Coal India is expected to lose at least 3.6 million tonne (mt) of production and an equal amount of coal sales, estimated around Rs 500 crore, after four central trade unions (CTUs) decided to join the nationwide two-day strike beginning on January 8.
Four trade unions — Congress-backed Indian National Trade Union Congress (INTUC), CPI-backed All India Trade Union Congress, CPI(M)-backed Centre of Indian Trade Unions and Forward Bloc-supported Hind Mazdoor Sabha — have given a call to stop mining activities in the company, on the lines of the nationwide strike called in protest against several government policies.

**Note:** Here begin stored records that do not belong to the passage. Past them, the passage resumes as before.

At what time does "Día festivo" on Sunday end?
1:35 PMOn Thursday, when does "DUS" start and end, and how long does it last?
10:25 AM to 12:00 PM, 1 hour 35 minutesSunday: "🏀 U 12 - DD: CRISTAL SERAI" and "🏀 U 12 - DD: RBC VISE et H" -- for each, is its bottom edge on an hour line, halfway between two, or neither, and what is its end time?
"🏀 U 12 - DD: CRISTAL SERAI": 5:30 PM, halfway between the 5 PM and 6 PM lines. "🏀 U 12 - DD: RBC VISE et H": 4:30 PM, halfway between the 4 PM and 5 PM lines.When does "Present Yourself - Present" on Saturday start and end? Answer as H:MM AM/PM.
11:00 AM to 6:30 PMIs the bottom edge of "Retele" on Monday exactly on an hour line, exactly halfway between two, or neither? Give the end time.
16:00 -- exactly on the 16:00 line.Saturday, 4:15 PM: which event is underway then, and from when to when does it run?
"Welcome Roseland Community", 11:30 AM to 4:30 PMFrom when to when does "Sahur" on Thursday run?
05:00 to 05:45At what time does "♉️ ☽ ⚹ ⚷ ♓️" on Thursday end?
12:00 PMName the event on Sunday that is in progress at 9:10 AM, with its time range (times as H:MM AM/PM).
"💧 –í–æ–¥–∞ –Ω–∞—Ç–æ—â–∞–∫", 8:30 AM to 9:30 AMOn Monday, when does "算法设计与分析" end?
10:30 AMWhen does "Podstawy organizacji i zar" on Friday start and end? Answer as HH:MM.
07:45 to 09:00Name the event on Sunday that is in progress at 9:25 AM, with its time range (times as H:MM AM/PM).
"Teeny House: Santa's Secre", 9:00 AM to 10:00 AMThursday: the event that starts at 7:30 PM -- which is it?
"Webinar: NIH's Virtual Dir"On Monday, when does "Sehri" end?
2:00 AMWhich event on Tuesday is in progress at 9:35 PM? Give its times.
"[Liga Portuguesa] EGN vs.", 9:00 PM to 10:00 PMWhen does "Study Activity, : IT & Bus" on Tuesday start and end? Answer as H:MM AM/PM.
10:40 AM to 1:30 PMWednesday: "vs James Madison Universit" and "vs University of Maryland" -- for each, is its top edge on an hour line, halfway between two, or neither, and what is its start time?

The BJP-led Bharatiya Mazdoor Sangh, the second-largest trade union in Coal India, will abstain from the strike.
This comes in the wake of at least 10 power plants in the country facing severe coal shortage at the very beginning of the new calendar year and Coal India boosting its production to meet the demand from power companies. The company even liquidated its stocks in the process.
Usually, despite any production levels, the state-owned miner keeps at least 30 mt of coal stock with itself for various exigencies. However, in the wake of higher demand from the power plants, Coal India recently stepped up its despatches and risked its pit-head stock falling to sub-25 mt levels.
On whether the proposed strike will aggravate the coal availability situation in the country, S Q Zama, secretary general of the National Mine Workers’ Federation, a worker’s union in Coal India registered under the INTUC, said, “While it is true that coal supplies to power generators will be hit, the strike is a last resort. We have time and again raised our issues but it had fallen on deaf ears.”
A report from India Ratings and Research suggested that in November last year, while all-India energy requirements increased 4.9 per cent, the available energy increased by 5.2 per cent. “Thermal generation in November 2018 was supported by an increase in monthly coal production by Coal India to 52.1 mt. Coal inventory at power stations improved 26.2 per cent driven by higher production and lower seasonal electricity demand,” the report said.
In the same month, short-term power prices declined to Rs 3.59/kWh compared to the last two months but increased marginally from Rs 3.55/kWh in November 2017.
“The decline in prices was on account of the ongoing winter season, leading to a lower electricity demand,” the report added.
Furthermore, Coal India’s sales volume had also declined by 1.2 per cent in December last year at 52.77 mt, backed by a 0.9 per cent decline in production at 54.13 mt.
A senior Coal India official said while the Maharatna company is striving to maintain its production and despatch levels, workers’ attendance may be low as the major trade unions have joined hands.
“We have tried to discuss with the trade unions to address their issues and arrive at a compromise, but the strike on these dates is backed by a call for a national strike,” the official said.